I might as well give up, because I'm so completely fucked.
Penny
“How’s the investigation coming along?” my mother asks me, but my reply comes in the form of a groan. Balancing my body on one foot, my cellphone pinned between my shoulder and my ear, I somehow manage to get the other high heel on my foot.
“It’s coming. These things take time, mom,” I tell her as I look at myself in the mirror. I smack my lips together, satisfied with their crimson color, and then grab my cellphone with one hand and pat the front of my dress with the other.
“Got anything from the gala?” she asks me, and I wait for a very long second as I look for a suitable answer. Yeah, in case you’re wondering, I still haven’t told her that I’m about to have dinner with my stepfather. And I still haven’t decided if I’m going to tell her—at least for now. I already know everything she’d say if I told her I’d be having dinner with him, so I figured I could skip that step.
“Well, you know,” I start, grabbing my purse and heading out the door, making sure it’s locked behind me. “He made his speech, and everyone ate it up. The usual. I can’t say I expected to find any dirt at a gala for the NYU’s children wing, you know?”
I look at myself in the mirror as I enter the elevator, once more examining my lips. God, why am I so nervous? It’s just a stupid dinner with a man I hate. A man who’s my stepfather.

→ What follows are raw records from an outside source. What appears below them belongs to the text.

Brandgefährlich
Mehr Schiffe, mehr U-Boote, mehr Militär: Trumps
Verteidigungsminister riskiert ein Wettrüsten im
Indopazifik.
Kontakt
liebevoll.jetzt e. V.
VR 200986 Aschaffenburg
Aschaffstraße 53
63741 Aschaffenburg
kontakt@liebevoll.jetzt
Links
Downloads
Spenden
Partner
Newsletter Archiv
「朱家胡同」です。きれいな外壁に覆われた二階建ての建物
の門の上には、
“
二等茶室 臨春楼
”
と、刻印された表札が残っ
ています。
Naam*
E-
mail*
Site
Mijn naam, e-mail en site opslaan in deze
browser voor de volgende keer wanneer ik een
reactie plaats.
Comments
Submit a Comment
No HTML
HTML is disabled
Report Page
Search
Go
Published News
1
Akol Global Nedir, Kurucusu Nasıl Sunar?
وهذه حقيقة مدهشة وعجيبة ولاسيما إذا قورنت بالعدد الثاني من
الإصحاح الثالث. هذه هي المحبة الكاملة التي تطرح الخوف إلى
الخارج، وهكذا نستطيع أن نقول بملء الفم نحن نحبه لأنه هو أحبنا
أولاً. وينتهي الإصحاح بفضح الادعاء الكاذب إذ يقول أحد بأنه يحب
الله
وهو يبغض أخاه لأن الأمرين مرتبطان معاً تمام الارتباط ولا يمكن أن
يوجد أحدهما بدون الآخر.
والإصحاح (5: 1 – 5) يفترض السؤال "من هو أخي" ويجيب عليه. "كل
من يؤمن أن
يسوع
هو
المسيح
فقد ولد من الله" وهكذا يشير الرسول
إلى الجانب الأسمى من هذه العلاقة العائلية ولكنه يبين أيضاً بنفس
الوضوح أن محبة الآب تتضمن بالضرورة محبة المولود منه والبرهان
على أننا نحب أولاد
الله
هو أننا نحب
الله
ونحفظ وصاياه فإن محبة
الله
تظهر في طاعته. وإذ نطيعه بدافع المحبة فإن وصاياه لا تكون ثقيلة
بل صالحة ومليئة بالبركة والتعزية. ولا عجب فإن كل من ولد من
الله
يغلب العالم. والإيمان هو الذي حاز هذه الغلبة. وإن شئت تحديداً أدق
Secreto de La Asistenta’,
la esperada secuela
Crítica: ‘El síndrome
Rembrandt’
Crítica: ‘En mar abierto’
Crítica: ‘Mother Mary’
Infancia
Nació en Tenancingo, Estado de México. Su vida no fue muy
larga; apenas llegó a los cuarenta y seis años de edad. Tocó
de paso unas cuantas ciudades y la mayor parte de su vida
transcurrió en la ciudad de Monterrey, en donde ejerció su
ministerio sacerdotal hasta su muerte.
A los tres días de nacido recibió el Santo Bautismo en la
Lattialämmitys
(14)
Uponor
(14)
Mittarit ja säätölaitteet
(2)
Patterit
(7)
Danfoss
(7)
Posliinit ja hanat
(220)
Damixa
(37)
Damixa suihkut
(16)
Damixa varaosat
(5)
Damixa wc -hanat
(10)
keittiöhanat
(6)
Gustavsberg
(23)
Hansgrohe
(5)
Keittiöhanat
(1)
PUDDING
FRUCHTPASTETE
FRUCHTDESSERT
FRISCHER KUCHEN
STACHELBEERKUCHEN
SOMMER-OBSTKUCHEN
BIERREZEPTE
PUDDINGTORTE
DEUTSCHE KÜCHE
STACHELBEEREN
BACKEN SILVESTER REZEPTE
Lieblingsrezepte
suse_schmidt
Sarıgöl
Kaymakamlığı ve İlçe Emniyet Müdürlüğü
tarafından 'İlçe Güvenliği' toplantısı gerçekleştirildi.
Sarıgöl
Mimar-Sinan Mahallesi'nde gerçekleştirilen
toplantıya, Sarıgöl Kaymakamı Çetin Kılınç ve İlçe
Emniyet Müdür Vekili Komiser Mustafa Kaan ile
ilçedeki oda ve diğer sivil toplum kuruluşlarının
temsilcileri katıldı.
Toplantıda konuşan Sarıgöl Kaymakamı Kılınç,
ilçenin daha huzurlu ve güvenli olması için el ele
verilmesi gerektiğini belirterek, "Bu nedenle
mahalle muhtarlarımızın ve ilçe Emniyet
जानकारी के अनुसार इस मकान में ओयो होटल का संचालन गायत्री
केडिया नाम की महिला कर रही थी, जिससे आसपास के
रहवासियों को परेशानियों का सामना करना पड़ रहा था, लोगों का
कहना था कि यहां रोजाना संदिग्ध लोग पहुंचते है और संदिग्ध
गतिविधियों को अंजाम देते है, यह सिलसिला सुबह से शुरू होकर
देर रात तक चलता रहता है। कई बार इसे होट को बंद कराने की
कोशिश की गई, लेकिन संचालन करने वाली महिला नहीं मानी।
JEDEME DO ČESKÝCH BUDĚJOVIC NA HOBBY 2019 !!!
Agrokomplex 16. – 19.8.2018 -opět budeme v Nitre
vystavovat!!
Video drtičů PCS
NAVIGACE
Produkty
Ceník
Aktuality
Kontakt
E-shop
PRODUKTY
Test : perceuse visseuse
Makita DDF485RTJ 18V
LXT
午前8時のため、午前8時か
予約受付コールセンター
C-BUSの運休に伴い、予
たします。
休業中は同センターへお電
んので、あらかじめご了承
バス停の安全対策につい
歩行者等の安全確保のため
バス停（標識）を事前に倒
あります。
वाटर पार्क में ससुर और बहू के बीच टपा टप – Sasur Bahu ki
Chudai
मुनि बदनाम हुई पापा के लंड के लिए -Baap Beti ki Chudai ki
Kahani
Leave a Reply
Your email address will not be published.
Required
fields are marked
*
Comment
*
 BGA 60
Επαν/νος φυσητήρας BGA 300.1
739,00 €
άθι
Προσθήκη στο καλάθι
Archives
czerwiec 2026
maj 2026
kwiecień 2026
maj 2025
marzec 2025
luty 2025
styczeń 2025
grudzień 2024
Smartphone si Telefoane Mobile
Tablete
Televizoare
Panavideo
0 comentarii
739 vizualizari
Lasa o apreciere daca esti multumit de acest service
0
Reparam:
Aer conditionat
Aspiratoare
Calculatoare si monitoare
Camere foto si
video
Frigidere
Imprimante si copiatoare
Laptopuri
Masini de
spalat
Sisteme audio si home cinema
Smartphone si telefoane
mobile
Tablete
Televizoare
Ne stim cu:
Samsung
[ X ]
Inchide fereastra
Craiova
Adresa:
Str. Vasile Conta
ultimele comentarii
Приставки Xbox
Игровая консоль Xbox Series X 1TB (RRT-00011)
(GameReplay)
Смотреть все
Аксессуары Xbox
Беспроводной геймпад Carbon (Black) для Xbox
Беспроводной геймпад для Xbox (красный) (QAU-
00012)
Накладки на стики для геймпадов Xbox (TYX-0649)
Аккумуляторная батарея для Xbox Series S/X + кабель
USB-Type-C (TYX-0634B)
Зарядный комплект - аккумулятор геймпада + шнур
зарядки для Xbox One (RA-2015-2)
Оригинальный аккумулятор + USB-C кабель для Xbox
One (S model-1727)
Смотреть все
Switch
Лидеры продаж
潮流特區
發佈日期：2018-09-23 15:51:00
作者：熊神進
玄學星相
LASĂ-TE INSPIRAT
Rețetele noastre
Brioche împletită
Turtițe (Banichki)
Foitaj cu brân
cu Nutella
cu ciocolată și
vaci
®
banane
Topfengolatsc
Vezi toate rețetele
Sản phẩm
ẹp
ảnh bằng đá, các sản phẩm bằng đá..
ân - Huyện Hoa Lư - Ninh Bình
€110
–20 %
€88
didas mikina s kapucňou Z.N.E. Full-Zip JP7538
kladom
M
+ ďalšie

“Figured so,” she sighs, and I can almost picture her in her living room, her reading glasses perched on the bridge of her nose. “But we’ll get him. You can do it, can’t you, Penny?”
“Of course I can do it!” I reply in a heartbeat, trying to pretend that I’m slightly offended. I’m not—and that’s because I’m not so sure anymore if I can (or want) to pull this off.
I hail a taxi and get inside, throwing my purse into the backseat as I prepare to hear my mother the whole ride to Agave’s, the restaurant where I’m supposed to meet Magnus.
“I sure hope so, Penny … a man like him should pay for what he’s done. And you know what I’m talking about.”